While you may not have detailed information to start assessing each of these metrics right now, you can begin to generate that data by tracking them going forward. As you make additional hires to the team, you’ll develop more comprehensive datasets to help you make the right decisions in the future.
The importance of cost per hire and quality hires
The cost per hire definition is what it sounds like — how much money you spend on each new employee hired. The cost of a new hire is a key piece of financial data to have at your company along with the underlying metrics that affect it. There are many different approaches to recruiting and posting job listings, and each has situations and industries where they are beneficial as well as others where they are less effective. By paying attention to your recruiting metrics you can begin to identify the most and least effective elements in your recruiting process in order to optimize your recruiting strategy. The more effectively you optimize spending, the lower your cost per hire can go.
The cost per hire changes enacted must also be done with another key consideration in mind in the form of the quality of your hires. While saving money on your hiring process is a good thing in a vacuum, it’s important to ensure that you are not doing so at a sacrifice to the overall quality of employees you are hiring, otherwise you may be losing more money in decreased performance than you save in recruiting.
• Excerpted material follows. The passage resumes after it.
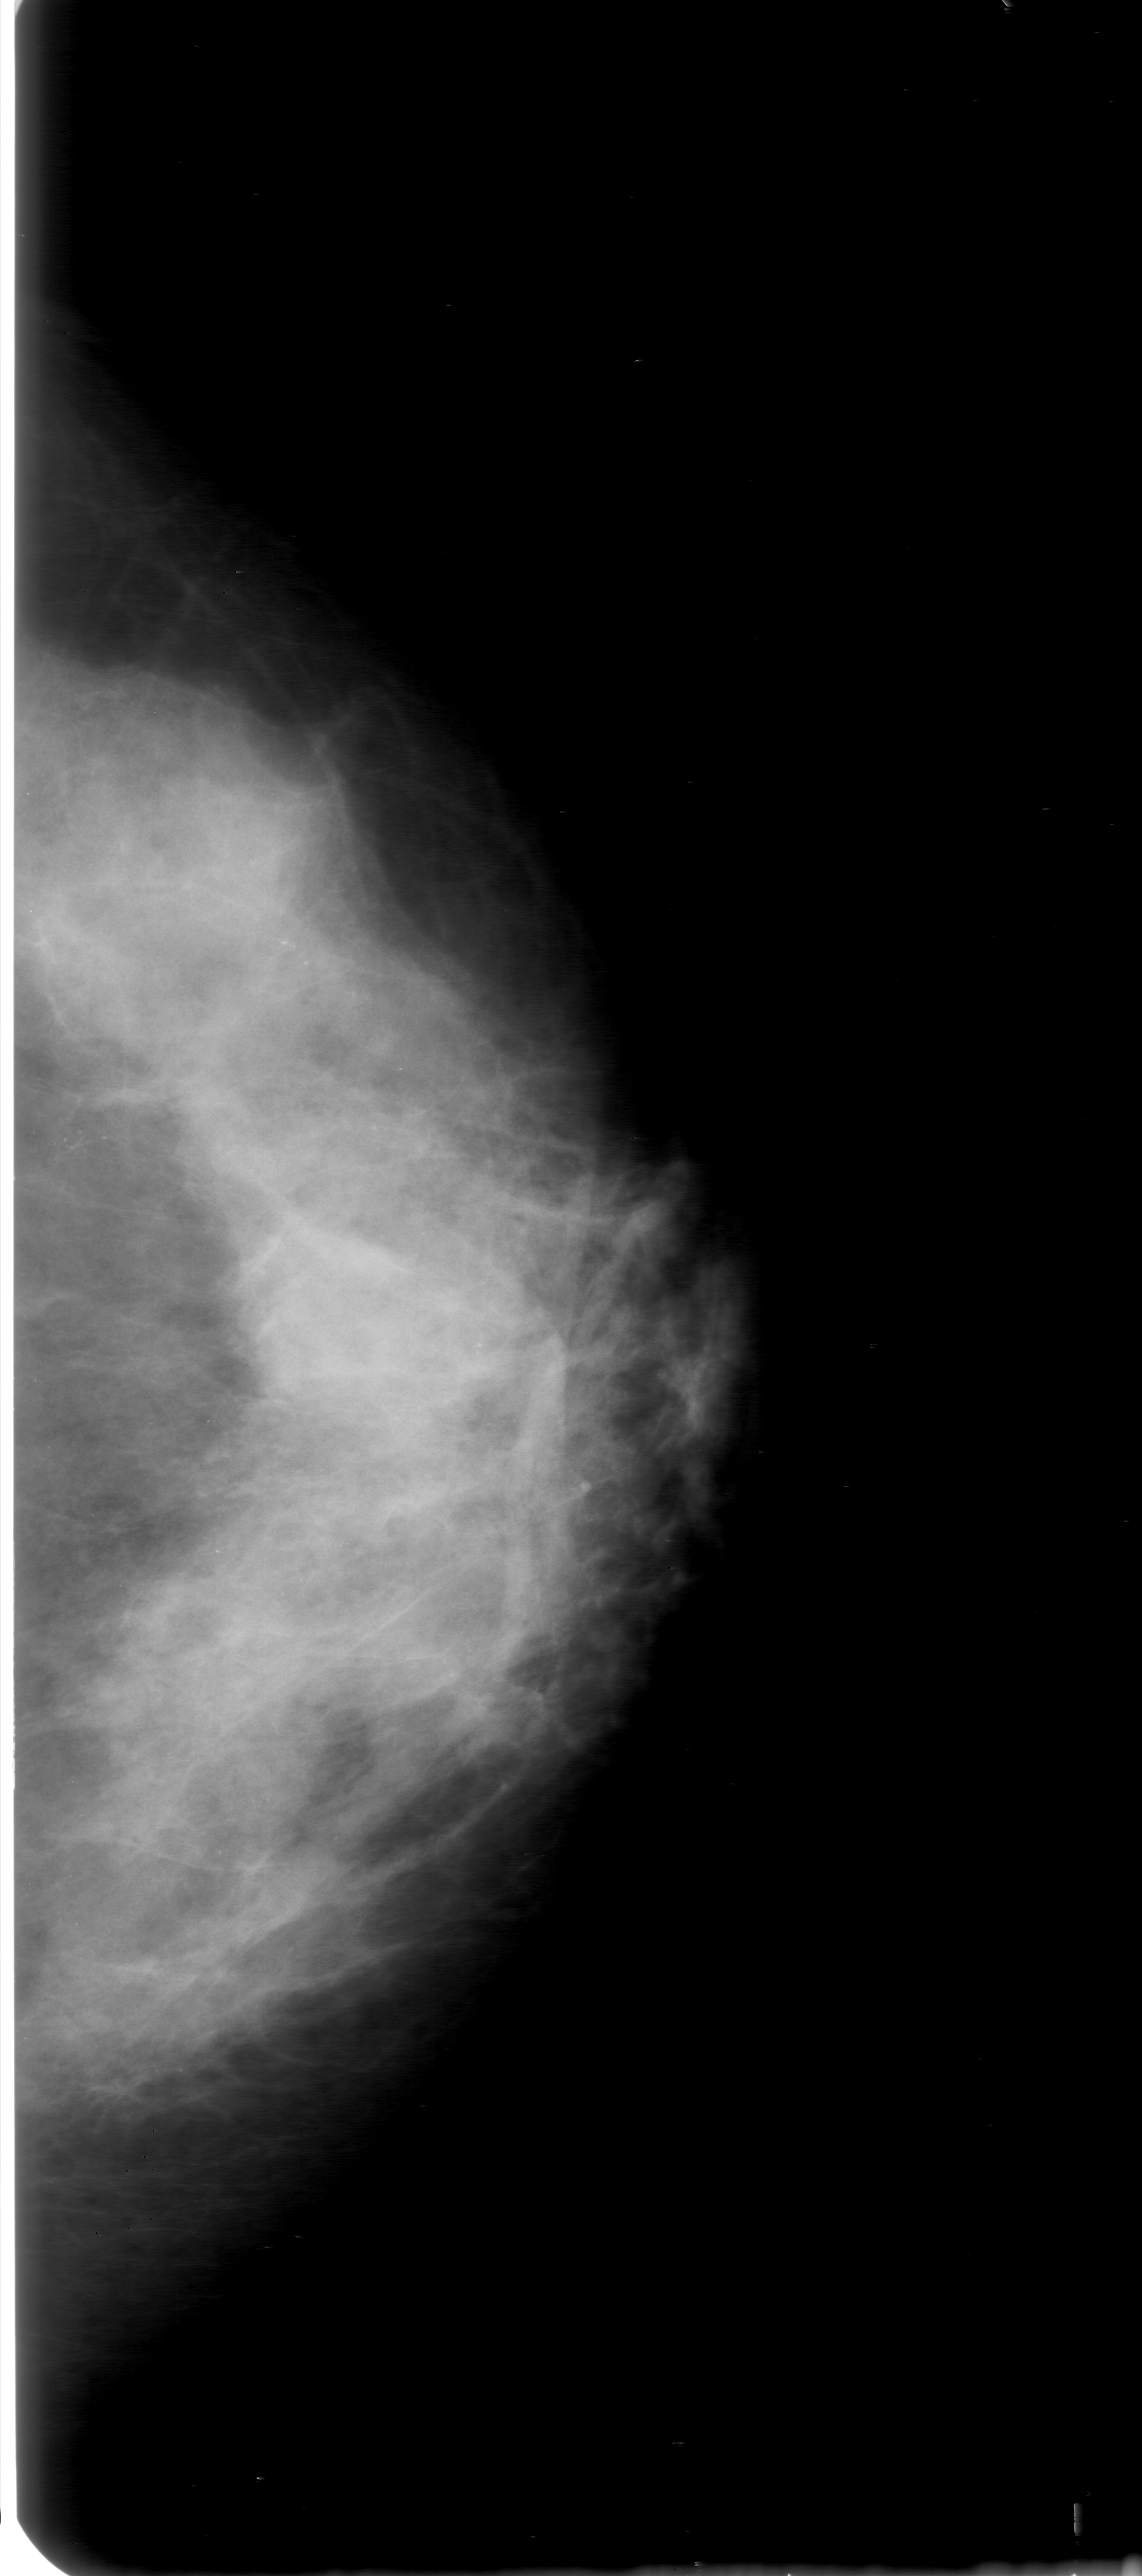
Scanned film-screen mammogram; left breast; craniocaudal (CC) view.
- Calcifications, morphology pleomorphic, distribution clustered; BI-RADS assessment category 0 (incomplete: needs additional imaging); subtlety rating 3 on a 1 (subtle) to 5 (obvious) scale; pathology result (as recorded, not read from the image): malignant.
While there is no way to directly measure the exact value being added or lost in hiring when you adjust the cost of each new hire, by tracking the results and longevity of your new hires you can determine if you are hitting your targets for employee quality and can continue to work on lowering cost per hire, or if you feel you are now missing out and it’s time to invest more in recruiting again.
Making the right hire is a crucial act if a business is to succeed, and doing so at minimum cost is an effective way to improve a company’s bottom line. Once you know how to calculate cost per hire you’re ready to work towards lowering it. By analyzing metrics and optimizing your recruiting process you get the best of both worlds by reducing the cost of a new hire without settling for hiring less-reliable candidates.